§ Activity
What is the number of lines in these records with "apartment" in them? Answer with that number only.

§ Supplied records
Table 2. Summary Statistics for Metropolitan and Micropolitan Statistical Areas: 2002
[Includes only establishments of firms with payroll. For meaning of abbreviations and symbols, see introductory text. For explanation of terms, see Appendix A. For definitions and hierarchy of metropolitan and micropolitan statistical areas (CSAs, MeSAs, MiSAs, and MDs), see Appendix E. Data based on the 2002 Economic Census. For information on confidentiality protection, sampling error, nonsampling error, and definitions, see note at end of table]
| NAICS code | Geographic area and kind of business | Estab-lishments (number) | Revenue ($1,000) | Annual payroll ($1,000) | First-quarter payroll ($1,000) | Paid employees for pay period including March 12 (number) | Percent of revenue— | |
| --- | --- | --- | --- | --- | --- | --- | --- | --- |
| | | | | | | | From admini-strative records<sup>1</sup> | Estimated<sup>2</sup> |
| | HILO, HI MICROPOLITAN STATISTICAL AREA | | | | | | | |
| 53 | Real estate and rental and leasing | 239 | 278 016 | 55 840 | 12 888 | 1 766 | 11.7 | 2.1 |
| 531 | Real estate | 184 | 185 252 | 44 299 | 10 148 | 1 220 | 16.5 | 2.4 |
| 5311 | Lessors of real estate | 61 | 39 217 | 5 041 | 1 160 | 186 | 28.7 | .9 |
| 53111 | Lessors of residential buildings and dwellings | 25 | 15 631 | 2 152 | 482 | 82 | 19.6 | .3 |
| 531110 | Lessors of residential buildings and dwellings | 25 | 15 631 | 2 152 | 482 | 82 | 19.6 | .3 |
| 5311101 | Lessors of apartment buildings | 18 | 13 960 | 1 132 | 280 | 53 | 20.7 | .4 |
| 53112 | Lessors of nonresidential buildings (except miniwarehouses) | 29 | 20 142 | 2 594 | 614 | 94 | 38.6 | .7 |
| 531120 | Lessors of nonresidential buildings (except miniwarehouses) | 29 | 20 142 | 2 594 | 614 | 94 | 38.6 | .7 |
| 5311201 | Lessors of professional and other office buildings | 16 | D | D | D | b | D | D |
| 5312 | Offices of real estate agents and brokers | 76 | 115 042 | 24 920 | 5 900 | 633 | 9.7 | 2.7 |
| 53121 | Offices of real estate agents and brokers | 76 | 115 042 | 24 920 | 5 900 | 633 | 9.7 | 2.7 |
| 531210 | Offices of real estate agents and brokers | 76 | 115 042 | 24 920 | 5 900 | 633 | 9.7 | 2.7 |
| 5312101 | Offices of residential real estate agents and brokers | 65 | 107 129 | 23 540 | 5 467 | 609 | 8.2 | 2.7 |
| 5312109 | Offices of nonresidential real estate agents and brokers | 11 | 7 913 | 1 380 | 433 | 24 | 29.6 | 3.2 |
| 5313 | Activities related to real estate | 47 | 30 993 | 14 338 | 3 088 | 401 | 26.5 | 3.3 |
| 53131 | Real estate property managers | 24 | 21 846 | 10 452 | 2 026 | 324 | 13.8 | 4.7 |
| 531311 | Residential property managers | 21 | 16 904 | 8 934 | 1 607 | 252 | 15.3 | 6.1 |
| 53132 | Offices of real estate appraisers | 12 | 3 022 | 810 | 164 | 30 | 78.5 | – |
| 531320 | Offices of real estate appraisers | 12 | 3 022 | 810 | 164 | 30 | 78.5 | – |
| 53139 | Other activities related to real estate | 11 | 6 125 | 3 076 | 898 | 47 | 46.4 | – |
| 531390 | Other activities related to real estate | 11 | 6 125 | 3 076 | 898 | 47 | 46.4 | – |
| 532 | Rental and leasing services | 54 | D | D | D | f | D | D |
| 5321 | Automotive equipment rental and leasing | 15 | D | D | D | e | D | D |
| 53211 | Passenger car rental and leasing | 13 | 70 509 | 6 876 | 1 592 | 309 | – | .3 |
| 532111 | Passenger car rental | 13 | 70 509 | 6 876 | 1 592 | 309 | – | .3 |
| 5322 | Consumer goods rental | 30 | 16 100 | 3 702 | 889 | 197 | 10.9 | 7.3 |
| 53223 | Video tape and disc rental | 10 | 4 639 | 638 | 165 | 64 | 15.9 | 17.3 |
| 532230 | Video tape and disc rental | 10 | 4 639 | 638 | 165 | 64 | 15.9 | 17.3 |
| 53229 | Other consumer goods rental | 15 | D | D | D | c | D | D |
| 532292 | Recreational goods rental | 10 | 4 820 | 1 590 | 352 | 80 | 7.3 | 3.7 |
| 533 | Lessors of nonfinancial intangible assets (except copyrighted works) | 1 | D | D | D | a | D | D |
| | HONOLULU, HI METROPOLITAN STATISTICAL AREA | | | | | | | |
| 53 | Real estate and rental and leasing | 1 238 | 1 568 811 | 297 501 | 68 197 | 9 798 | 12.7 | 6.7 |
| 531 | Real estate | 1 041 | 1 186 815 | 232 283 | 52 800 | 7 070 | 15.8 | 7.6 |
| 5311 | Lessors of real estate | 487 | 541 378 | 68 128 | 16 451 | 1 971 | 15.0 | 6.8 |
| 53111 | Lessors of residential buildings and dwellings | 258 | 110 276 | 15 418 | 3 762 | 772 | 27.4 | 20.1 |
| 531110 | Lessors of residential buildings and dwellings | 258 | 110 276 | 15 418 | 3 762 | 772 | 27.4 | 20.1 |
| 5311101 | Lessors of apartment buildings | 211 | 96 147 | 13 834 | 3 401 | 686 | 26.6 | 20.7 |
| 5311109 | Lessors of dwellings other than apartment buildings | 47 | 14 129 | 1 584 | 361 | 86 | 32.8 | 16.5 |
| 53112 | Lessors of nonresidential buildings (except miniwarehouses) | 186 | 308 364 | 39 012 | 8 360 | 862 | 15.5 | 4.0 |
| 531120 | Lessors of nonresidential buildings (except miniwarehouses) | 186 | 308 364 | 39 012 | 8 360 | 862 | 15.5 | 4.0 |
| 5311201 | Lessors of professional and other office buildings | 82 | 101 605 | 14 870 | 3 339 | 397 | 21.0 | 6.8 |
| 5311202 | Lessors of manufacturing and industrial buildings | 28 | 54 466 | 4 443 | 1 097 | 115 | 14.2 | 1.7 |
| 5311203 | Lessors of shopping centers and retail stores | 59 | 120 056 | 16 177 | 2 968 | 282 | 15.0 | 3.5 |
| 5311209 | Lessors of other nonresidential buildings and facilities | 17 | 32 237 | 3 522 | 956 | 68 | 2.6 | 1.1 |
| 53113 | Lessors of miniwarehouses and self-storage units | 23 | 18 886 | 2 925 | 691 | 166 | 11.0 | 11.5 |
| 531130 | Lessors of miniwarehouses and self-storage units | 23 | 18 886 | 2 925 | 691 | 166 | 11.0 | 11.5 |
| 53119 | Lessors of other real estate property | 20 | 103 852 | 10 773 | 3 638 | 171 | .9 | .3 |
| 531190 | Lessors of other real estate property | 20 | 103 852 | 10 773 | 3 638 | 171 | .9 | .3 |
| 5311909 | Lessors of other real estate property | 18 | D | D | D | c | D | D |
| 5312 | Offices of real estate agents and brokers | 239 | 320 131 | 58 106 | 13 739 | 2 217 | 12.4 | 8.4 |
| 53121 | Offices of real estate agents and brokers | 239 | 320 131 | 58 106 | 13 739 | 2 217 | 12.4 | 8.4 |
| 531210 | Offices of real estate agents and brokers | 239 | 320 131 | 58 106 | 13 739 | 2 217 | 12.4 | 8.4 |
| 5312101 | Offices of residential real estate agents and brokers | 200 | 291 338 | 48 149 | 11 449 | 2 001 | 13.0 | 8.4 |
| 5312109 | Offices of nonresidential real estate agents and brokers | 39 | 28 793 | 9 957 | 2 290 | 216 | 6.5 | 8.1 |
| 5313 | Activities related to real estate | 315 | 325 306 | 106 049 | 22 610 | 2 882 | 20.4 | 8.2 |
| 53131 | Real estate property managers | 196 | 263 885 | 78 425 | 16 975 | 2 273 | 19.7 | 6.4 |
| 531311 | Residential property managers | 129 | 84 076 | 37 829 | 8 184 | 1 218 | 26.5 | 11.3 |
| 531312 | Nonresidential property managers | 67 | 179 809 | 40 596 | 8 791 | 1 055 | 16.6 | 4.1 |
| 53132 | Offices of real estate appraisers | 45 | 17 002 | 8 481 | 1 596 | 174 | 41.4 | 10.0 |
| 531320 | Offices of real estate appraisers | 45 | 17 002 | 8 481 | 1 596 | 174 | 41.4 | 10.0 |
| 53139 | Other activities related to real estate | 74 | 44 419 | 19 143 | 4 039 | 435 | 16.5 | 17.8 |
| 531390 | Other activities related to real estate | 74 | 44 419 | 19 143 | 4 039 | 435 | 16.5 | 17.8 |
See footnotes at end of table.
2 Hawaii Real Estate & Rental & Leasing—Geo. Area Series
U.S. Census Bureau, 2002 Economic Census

§ Response for this exercise
3